Through any window of Sigulda New Castle, the view is the same. The Gauja valley falls away to the north in cliffs of red sandstone, with the ruins of the medieval Sigulda Castle in the foreground, the towers of Krimulda Castle on the next rise, and Turaida Castle's red brick keep rising on the far ridge across the river. It is one of the most photographed views in Latvia. The neo-Gothic house from which you see it was built in 1881 for a Russian princely family who lived in it for thirty-six years before fleeing the revolution, and since then it has belonged to writers, a Press Society, the Wehrmacht's Army Group North, the Soviet Health Department, and finally the local city council. The view is the constant; the people behind the window keep changing.

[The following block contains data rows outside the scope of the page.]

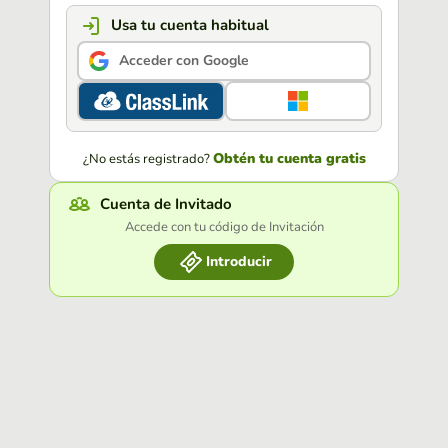
Usa tu cuenta habitual
Acceder con Google
Obtén tu cuenta gratis
¿No estás registrado?
Cuenta de Invitado
Accede con tu código de Invitación
Introducir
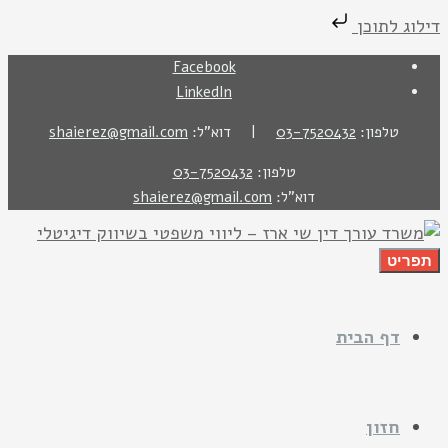
דילוג לתוכן
Facebook
LinkedIn
טלפון:
03-7520432
| דוא"ל:
shaierez@gmail.com
טלפון:
03-7520432
דוא"ל:
shaierez@gmail.com
תפריט
דף הבית
חזון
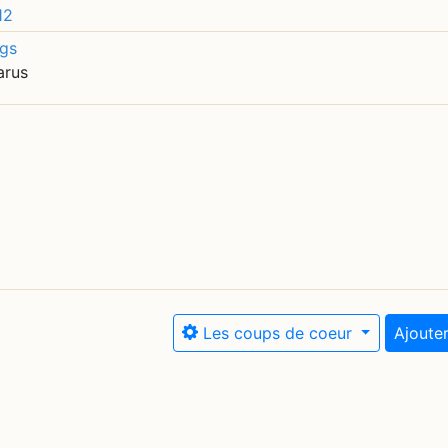
12
ags
arus
Les coups de coeur
Ajouter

Duchess Olga and Duke Dmitry Kropotkin began the construction in 1878. They were a wealthy branch of the same family that produced the anarchist philosopher Peter Kropotkin, although the Sigulda Kropotkins were on the imperial side of the family ledger. The architect was Janis Mengelis from the nearby town of Cesis. He built in the neo-Gothic style fashionable across the late nineteenth-century Baltic, using chipped boulders recycled from an older seventeenth-century building that had stood on the site, the color shades of the stone giving the castle its distinctive variegated facade. The plan was simple, almost rectangular. The architectural drama came from the Gothic windows, the corner turret, and the placement of the house on the very edge of the bluff. The Kropotkins finished it in 1881 and lived there until the First World War destroyed the building.
After the war, the new Republic of Latvia carried out land reform that broke up the great Baltic German and Russian estates. The wrecked Kropotkin house went to the Latvian Union of Writers and Journalists in 1922. They poured a great deal of money into restoration; in the 1920s and 1930s, the building functioned as a residential retreat where writers and literary types could take a room with full board and look out across the Gauja valley while they worked. In 1934 the building changed hands again, sold to the Latvian Press Society. From 1936 to 1937, the architect August Birkhans led a major reconstruction: the corner tower was raised, the terrace expanded, a new balcony added on the second floor. Inside, Birkhans worked with the painters Niklavs Strunke, Peteris Ozolins, Karlis Sunins, and Vilhelms Vasarins to create what became the most celebrated example of national modern interior design in the interwar Baltic, photographed and admired even in French art magazines.
In 1938, a monument to Atis Kronvalds, the nineteenth-century teacher and publicist who helped lead the second wave of the New Latvian movement, was unveiled in front of the castle by the sculptor Teodors Zalkalns. Two years later, Latvia was Soviet. A year after that, Latvia was German. During the Second World War, the castle served as a headquarters for the Nord division of the Wehrmacht, the same Army Group North that was at the gates of Leningrad. After the war, the USSR Council of Ministers handed it to high state officials as a recreation house. In 1953, the Latvian SSR Health Department converted it to a sanatorium and rehabilitation center, and in that role it operated until Latvia restored its independence in 1991. The Sigulda City Council moved in in 1993, and since 2003 the Sigulda District Council has occupied the building, doing the ordinary work of zoning permits and water bills in rooms that once held writers in residence and German staff officers and Soviet bureaucrats taking the cure.
The New Castle is only one piece of a manor complex whose layers reach back to the seventeenth century. The Summer Castle next door, a yellow elongated wooden house in the classicist style, was built around 1800 by Marcis Sarums, a master builder from Cesis whom local lore calls the last of the Livs of Vidzeme, a Finnic-language people whose population by the nineteenth century had dwindled to a few hundred. The Kropotkins used the Summer Castle as their private Orthodox church, with services led by the Orthodox priest of the nearby Ledurga parish; after 1922 it became a boarding-house. The former brewery now houses an art gallery. The whole complex sits inside walls of chipped boulder, with a splendid gate, on a bluff above the Gauja. Across that valley, the gondola line still runs from Sigulda to Krimulda, carrying tourists out across one of the deepest sandstone gorges in northern Europe to see the views the Kropotkins commissioned an architect to frame.
Sigulda lies at 57.17°N, 24.85°E along the Gauja River, about 50 km northeast of Riga. The principal airport is EVRA (Riga International). From altitude, look for the dark green band of the Gauja National Park, the largest in Latvia, with the river cutting a deep red sandstone gorge between Sigulda on the south bank and Turaida on the north. The neo-Gothic New Castle, the medieval ruins, and Turaida's red brick keep are visible together on a clear day. Recommended viewing altitude FL180–FL280; the Gauja valley is unmistakable in summer when the surrounding farmland yellows and the forest stays dark.